Un ulteriore passo avanti è stato compiuto nell’iter per la creazione di un complesso museale su Tres Tabernae a Palazzo Caetani. Nei giorni scorsi con una determina l’amministrazione ha infatti affidato all’architetto Valerio Ottavino l’incarico di predisporre il progetto del centro destinato ad ospitare una consistente serie di reperti che nel corso degli anni sono stati recuperati dall’area archeologica e antica stazione di posta situata lungo il tracciato storico della Via Appia.

Il sito, nato intorno al II secolo avanti Cristo come punto di sosta e cambio dei cavalli, oggetto di interventi di recupero e valorizzazione, rappresenta un importante tesoro storico per Cisterna, meta costante di visitatori. Il complesso custodisce gli scavi che hanno riportato alla luce i resti dell’antico tracciato basolato, l’area delle botteghe, strutture termali e porzioni di ville arricchite da splendidi mosaici e affreschi.

Il polo museale che troverà casa all’interno di Palazzo Caetani sancisce la volontà dell’amministrazione di attuare le linee di mandato del programma elettorale del sindaco Valentino Mantini e di arricchire un già importante patrimonio storico e archeologico di un ulteriore tassello valorizzando materiali e reperti in una adeguata collocazione, quella del museo appunto, che diventerà una tappa del percorso di conoscenza di Tres Tabernae. Sarà quindi l’architetto Ottavino, con il supporto del Servizio lavori pubblici dell’ente, a predisporre il progetto di musealizzazione reperti presso il complesso museale di Palazzo Caetani.
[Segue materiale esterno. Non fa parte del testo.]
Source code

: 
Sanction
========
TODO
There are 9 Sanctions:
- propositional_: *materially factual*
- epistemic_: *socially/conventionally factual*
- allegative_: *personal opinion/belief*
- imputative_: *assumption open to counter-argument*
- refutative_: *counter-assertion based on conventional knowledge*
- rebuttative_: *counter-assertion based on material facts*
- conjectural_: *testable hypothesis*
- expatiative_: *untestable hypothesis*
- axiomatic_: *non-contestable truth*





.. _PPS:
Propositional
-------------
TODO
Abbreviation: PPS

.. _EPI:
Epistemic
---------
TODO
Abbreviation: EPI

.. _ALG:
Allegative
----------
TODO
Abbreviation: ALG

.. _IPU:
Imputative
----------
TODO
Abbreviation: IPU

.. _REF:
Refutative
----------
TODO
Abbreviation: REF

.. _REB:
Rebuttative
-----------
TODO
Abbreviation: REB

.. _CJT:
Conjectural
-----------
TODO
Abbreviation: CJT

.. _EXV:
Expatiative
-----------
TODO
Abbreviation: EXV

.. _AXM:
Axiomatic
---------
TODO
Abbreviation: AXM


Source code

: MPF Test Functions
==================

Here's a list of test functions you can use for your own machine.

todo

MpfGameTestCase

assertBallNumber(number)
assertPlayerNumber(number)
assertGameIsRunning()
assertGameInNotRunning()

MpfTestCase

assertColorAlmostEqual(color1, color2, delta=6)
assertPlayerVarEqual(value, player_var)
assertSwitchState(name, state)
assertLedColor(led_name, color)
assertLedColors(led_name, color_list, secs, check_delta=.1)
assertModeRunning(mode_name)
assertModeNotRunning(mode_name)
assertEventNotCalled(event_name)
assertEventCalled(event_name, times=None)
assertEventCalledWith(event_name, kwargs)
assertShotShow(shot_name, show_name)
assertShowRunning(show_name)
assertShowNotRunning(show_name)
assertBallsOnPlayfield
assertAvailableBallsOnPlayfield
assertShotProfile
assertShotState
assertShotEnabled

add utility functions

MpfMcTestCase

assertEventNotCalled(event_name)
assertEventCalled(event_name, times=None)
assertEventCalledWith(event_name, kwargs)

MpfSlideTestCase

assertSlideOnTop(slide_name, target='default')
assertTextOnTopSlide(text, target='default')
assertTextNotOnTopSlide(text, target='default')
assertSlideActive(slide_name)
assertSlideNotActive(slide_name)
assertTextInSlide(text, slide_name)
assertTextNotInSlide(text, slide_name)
“L’incarico della progettazione – sottolineano il sindaco Valentino Mantini e l’assessora alla Cultura Maria Innamorato – tiene fede agli impegni contenuti nel nostro programma elettorale: è il primo vero museo che troverà spazio nella città di Cisterna. Con questo progetto, del quale siamo particolarmente orgogliosi, mettiamo a sistema il patrimonio di Tres Tabernae integrando il sito, che peraltro è inserito anche nel circuito di Appia Regina Viarum, con alcune sale espositive destinate ad accogliere altri preziosi reperti”.